* Quoted passage
Is performing a quantile regression different than using slope interaction dummies?

Question

Just becoming introduced to the concept of quantile regression. It seems rather useful, but I'm not sure if I completely understand the concept yet.

Does a quantreg essentially set slope interaction dummies for .25, .5, .75, .1 or whatever chosen percentiles?

A common demonstration I see is:

and it appears that the same effect could be achieved through slope interaction (and possibly intercept interaction) dummies. Am I way off base here?

Answer 1

The red, green, and light blue lines on your plot each could exist on its own. Linear regression tries to find a line through the middle of the data (loosely speaking). A quantile regression at quantile 0.9 tries to find a line that hugs the top 10% of the data (again, loosely speaking). There is nothing going on with an interaction term. I think you're thinking of a regression like $y = \beta_0 + \beta_1x_1 + \beta_2x_2 + \beta_3 x_1x_2$ for a continuous $x_1$ and a categorical $x_2$, which is a separate idea. In fact, you can apply quantile regression to such predictors just like you can apply OLS!

I see what you mean about how the regression lines get twisted to a different slope for different groups, which happens in the linear regression equation I gave. However, quantile regression is a separate idea that's all but unrelated.

[Recorded data]
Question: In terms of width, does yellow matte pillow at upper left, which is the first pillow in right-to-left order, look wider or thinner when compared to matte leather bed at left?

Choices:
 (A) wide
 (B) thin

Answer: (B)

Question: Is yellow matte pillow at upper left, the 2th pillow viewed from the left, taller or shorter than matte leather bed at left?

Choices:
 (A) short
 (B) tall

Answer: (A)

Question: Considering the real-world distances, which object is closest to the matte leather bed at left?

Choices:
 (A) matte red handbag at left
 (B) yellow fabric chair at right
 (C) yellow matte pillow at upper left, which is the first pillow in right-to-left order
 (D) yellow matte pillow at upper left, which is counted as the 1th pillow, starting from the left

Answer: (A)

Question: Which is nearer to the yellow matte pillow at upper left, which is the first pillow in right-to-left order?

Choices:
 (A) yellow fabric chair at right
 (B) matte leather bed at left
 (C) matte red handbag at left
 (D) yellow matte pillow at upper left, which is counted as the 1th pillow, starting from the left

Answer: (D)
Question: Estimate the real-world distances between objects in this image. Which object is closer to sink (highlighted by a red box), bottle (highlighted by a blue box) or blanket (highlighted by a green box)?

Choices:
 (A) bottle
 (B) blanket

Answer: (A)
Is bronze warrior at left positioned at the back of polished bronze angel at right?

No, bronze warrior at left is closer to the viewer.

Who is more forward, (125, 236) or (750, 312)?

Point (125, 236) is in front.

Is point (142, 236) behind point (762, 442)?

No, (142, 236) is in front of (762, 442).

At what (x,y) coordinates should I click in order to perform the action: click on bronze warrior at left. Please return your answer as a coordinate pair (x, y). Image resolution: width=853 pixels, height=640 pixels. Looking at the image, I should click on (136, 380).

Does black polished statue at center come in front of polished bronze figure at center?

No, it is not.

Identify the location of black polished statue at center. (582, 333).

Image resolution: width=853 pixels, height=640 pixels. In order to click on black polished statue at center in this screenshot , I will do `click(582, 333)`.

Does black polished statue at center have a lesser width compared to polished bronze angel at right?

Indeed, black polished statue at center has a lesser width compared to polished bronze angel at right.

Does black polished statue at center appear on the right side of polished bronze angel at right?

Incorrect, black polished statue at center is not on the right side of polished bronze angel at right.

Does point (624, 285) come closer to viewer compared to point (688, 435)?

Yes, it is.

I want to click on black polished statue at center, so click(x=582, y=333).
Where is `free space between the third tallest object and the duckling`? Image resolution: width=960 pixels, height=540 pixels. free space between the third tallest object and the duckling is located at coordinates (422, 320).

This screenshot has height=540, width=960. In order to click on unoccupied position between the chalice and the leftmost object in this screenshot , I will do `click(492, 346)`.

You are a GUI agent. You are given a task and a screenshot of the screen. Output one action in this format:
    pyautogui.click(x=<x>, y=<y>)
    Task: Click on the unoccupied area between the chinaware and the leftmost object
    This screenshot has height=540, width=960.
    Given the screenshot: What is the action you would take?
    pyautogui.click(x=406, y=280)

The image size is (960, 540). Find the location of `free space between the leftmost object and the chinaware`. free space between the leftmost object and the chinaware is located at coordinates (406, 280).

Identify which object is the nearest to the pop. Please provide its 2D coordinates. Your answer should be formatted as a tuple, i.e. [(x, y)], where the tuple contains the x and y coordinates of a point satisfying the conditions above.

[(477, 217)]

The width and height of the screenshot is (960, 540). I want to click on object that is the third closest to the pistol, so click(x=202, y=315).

* Tasks and exercises
[a] Translate this sentence from the quantile regression thread into Spanish: "Linear regression tries to find a line through the middle of the data (loosely speaking)."
[b] Edit the rows from their start through the line containing "Question: Which is", inclusive, changing "matte leather bed" to "brown leather sofa" and leaving everything else unchanged. Return only those lines.

* Answers to the problems
[a] La regresión lineal intenta encontrar una línea que pase por el medio de los datos (en términos generales).

[b]
Question: In terms of width, does yellow matte pillow at upper left, which is the first pillow in right-to-left order, look wider or thinner when compared to brown leather sofa at left?

Choices:
 (A) wide
 (B) thin

Answer: (B)

Question: Is yellow matte pillow at upper left, the 2th pillow viewed from the left, taller or shorter than brown leather sofa at left?

Choices:
 (A) short
 (B) tall

Answer: (A)

Question: Considering the real-world distances, which object is closest to the brown leather sofa at left?

Choices:
 (A) matte red handbag at left
 (B) yellow fabric chair at right
 (C) yellow matte pillow at upper left, which is the first pillow in right-to-left order
 (D) yellow matte pillow at upper left, which is counted as the 1th pillow, starting from the left

Answer: (A)

Question: Which is nearer to the yellow matte pillow at upper left, which is the first pillow in right-to-left order?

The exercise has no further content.